Start of QUOTED PASSAGE

Once you’ve made the dough and chilled it (at least an hour in the fridge), treat it just like you would the usual pie dough. Roll it out on a floured surface, maneuver it as confidently as possible into a 9-inch pie dish, trim the edges, and crimp up the sides however pleases you. (A little inspiration from the one, the only, the great Erin McDowell.)

What’s that! You want to make a bunch of extremely adorable quiches in mini tartlet pans instead of in one big pie plate? Be my guest! All of the following still applies, except that they will bake more quickly than a larger quiche—the exact time will depend on the size of your tartlet pans. Just keep a careful eye on them, and set the pans on a large baking sheet so that you can pull them in and out of the oven together.

Pop the whole thing into the fridge for a few minutes while you preheat the oven to 425° F and recall the details of parbaking crust, which will pre-cook (and crisp) the crust before the egg custard goes in. It should chill at least 20 minutes. Prick the cold dough with a fork a couple of times, then set a sheet of parchment paper inside, fill with pie weights (or dried beans), and bake for 10 to 15 minutes, until the edges of the crust are beginning to turn golden. You’re doing great so far!

End of QUOTED PASSAGE

Carry on the quiche crust instructions from the last sentence shown, in the same voice.

Start of DATASET

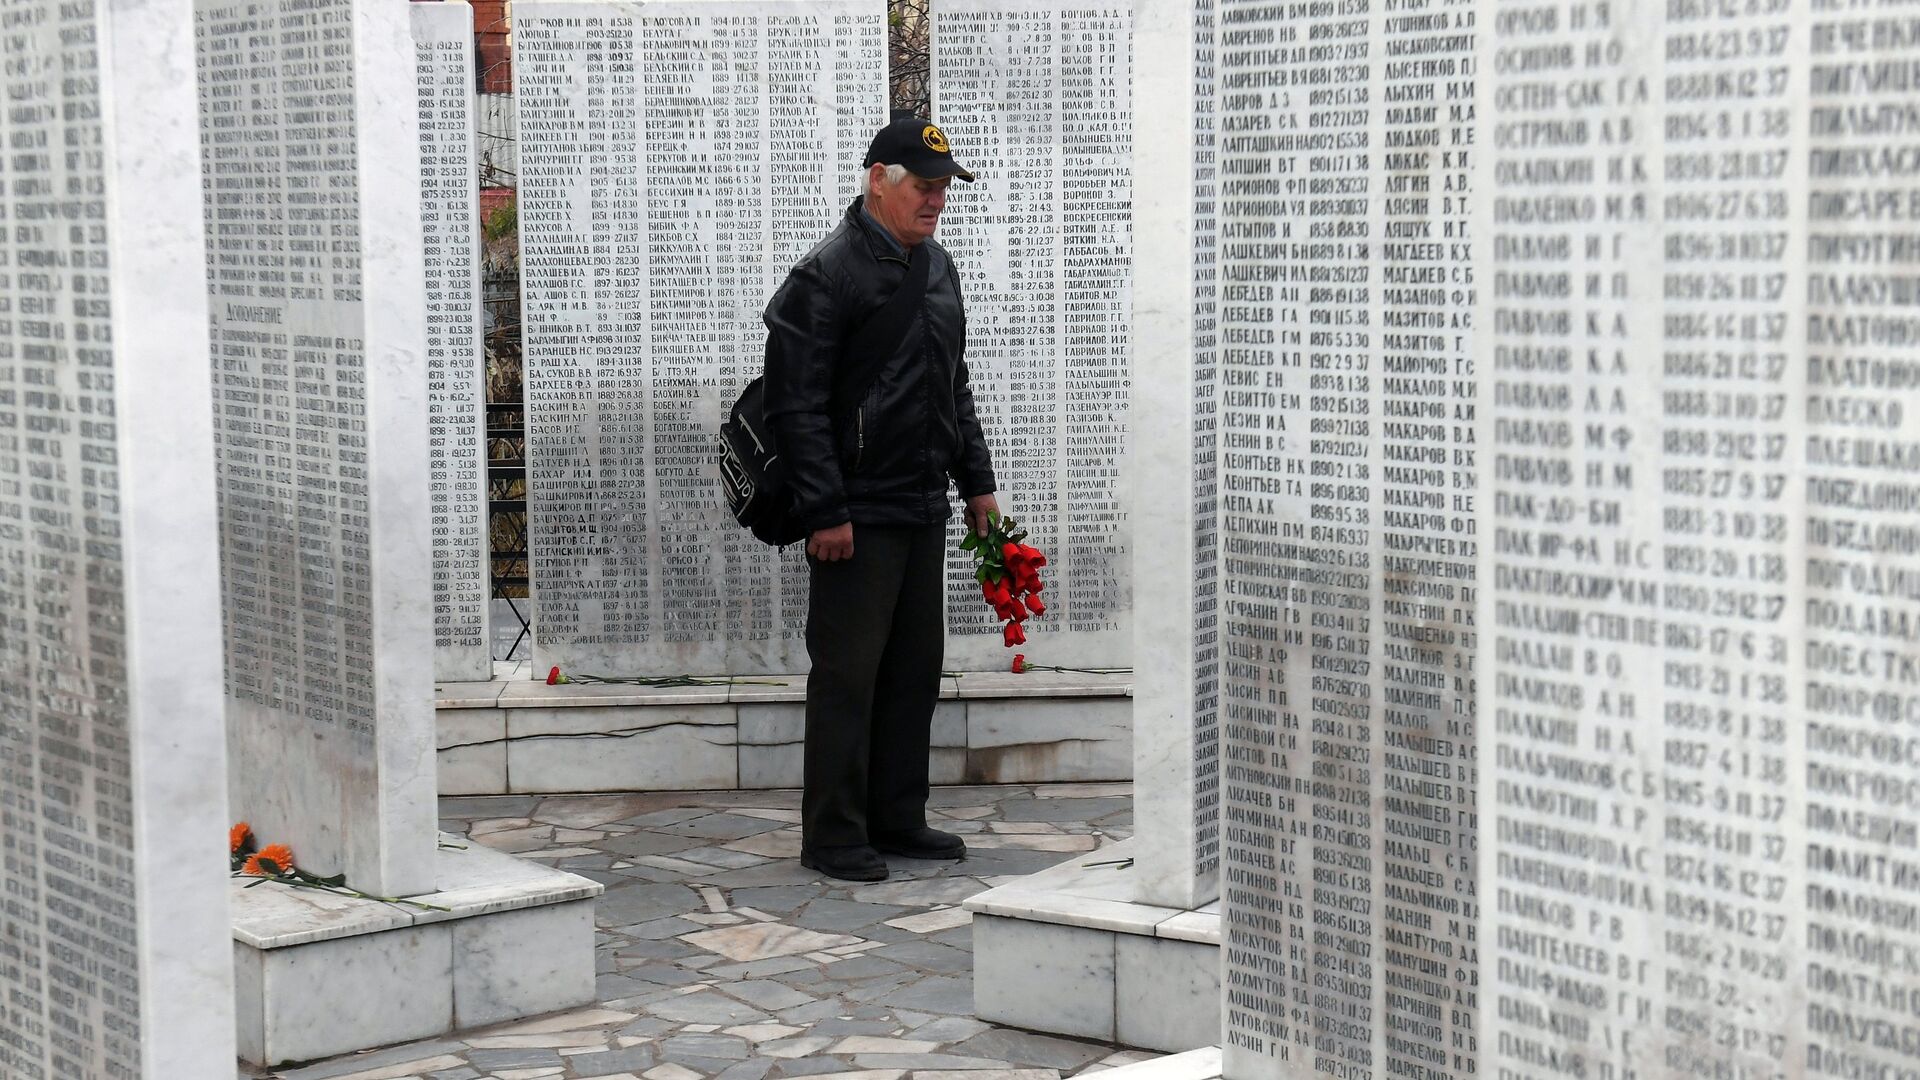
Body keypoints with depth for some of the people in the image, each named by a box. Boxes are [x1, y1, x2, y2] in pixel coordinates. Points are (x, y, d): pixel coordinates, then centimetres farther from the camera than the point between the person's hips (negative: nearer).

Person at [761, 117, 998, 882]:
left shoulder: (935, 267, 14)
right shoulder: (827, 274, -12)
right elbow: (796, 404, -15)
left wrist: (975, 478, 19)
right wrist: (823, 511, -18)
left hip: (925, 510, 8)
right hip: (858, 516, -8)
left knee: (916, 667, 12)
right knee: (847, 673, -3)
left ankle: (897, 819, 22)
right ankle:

End of DATASET

- ANSWER -
Step 2: The Egg-Dairy Mixture

Photo by James Ransom

While the crust parbakes, grab a whisk and beat together the eggs and whatever kind of dairy you like, as long as it has a good bit of fat in it. This is no time for skim—we’re going for a custard here: Half-and-half is a classic choice, but a mixture of whole milk (or goat’s milk! Or buttermilk!) and half-and-half would also be great.

Pull the crust from the oven and brush a bit of the egg-dairy mixture you just made over the base of the crust, then pop it back into the oven for another minute or so. This is a trick the aforementioned Erin McDowell the Great taught me, and one that helps to keep the crust crisp by acting as a sort of rain slicker, a barrier between the golden crust and the wet egg custard.

Step 3: The Other Fillings

Photo by James Ransom

Let the crust cool to lukewarm while you prep your other fillings. This is your chance to really go wild: Alliums! Vegetables! Herbs! Cheeses galore! Sausage or bacon or what-meat-have-you! Last night’s leftovers! There are only two rules: The first is that meats, vegetables, and alliums should all be cooked before they’re piled into the pie crust; anything that you’d cook before putting it into an omelet should get the same treatment here. The second is that the fillings should be almost entirely covered by the eggs. If you prepare more filling than seems to fit inside the crust, toss them together in a little bowl to eat as an amuse-bouche while the quiche bakes.

Photo by James Ransom

If you are feeling overwhelmed by the possibilities, here are a few ideas to get you started:

  • The classic quiche Lorraine: crisp bacon + shredded Gruyère + sautéed shallots
  • Cobb-ish: crisp bacon + sautéed cherry tomatoes + shredded chicken + caramelized onions + blue cheese + wilted watercress
  • Swirl of pesto + fat dollops of ricotta
  • Lemon zest + tons of finely chopped herbs (a mix would be nice—dill, parsley, mint, whatever’s wilting in the fridge…)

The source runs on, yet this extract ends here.